Problem description →
Only the stretch below from the line holding "Krankentagegeldversicherung schließen." through the line holding "Закладные детали" should be restated, word for word and with both ends included; pictures stay out.

=======

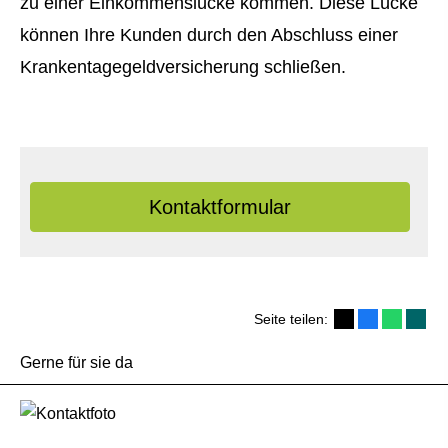
zu einer Einkommenslücke kommen. Diese Lücke
können Ihre Kunden durch den Abschluss einer
Krankentagegeldversicherung schließen.
Kontaktformular
Seite teilen:
Gerne für sie da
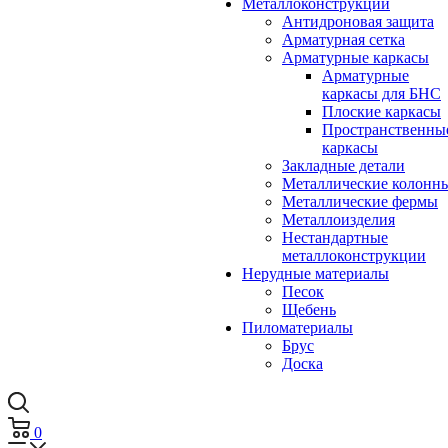
Металлоконструкции
Антидроновая защита
Арматурная сетка
Арматурные каркасы
Арматурные
каркасы для БНС
Плоские каркасы
Пространственны
каркасы
Закладные детали
Металлические колонн
Металлические фермы
Металлоизделия
Нестандартные
металлоконструкции
Нерудные материалы
Песок
Щебень
Пиломатериалы
Брус
Доска
0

=======

Written response →
Krankentagegeldversicherung schließen.
Kontaktformular
Seite teilen:
Gerne für sie da
Металлоконструкции
Антидроновая защита
Арматурная сетка
Арматурные каркасы
Арматурные
каркасы для БНС
Плоские каркасы
Пространственны
каркасы
Закладные детали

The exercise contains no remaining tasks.